Sahay, long taught by misinformed adults to fear and hate the falasha, is surprised by Rahel and her brother’s kindness during their grueling escape. Her wariness dissipates as the two girls are thrown together, and their only chance of survival depends on helping one another.
Author Jane Kurtz, who grew up in a remote Ethiopian village, includes a helpful afterword at book’s end: “The true story of Rahel and Sahay’s escape,” provides clear historical context to better understand the complexity of this compelling story. Kurtz explains the overlapping history of Sahay’s and Rahel’s peoples, their common cultural and ethnic roots, the brutal religious persecutions, and the Israeli government’s secret missions which rescued some 45,000 Ethiopian Jews before the overthrow of Mengistu’s junta government in 1989.
For younger readers, Beads is a wise introduction to a horrific tragedy in Ethiopia; meanwhile, the growing list of eye-opening titles are undoubtedly creating a portal to greater global understanding, Start now … we still have so much to learn … and change!
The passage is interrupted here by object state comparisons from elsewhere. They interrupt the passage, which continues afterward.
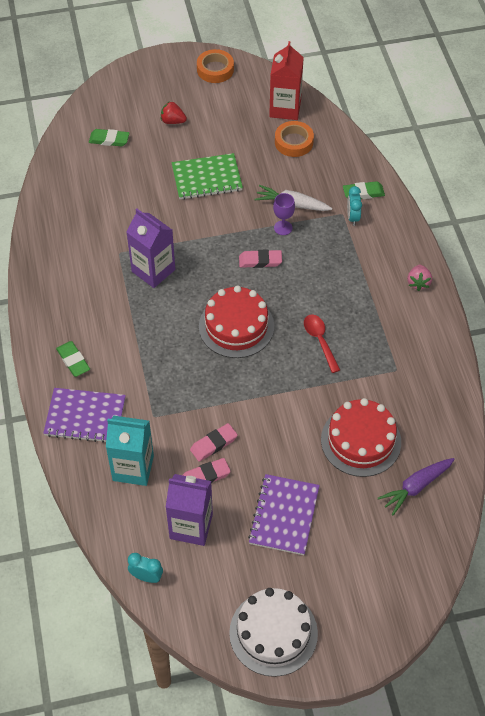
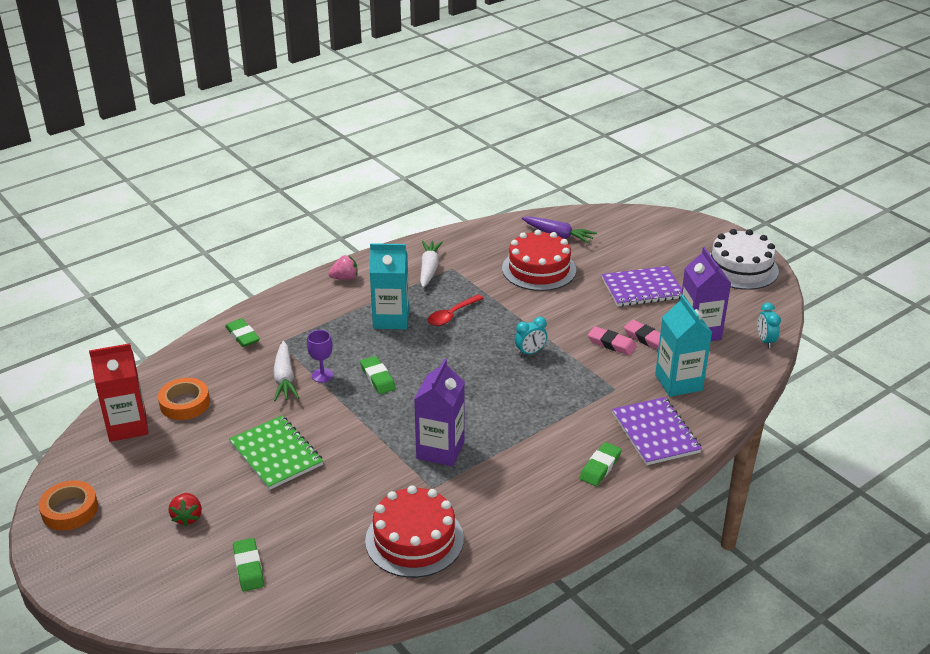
camera: 115 degrees left, 20 degrees down
(236, 326) = (472, 369): red cake -> red cake (414, 539)
(260, 261) = (377, 378): pink eraser -> green eraser
(337, 295) = (391, 319): none -> turquoise carton
(353, 217) = (281, 334): turquoise clock -> turquoise clock (530, 352)
(403, 351) = (429, 269): none -> white carrot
Tidbit: Check out author Jane Kurtz’s amazing book project, Ethiopia Reads, with the goal to “create a reading culture in Ethiopia by connecting children with books” … especially love the part about “creating culturally appropriate reading materials”! Stories that reflect the readers’ experiences will go a long way toward encouraging and developing eager readers for years and decades to come!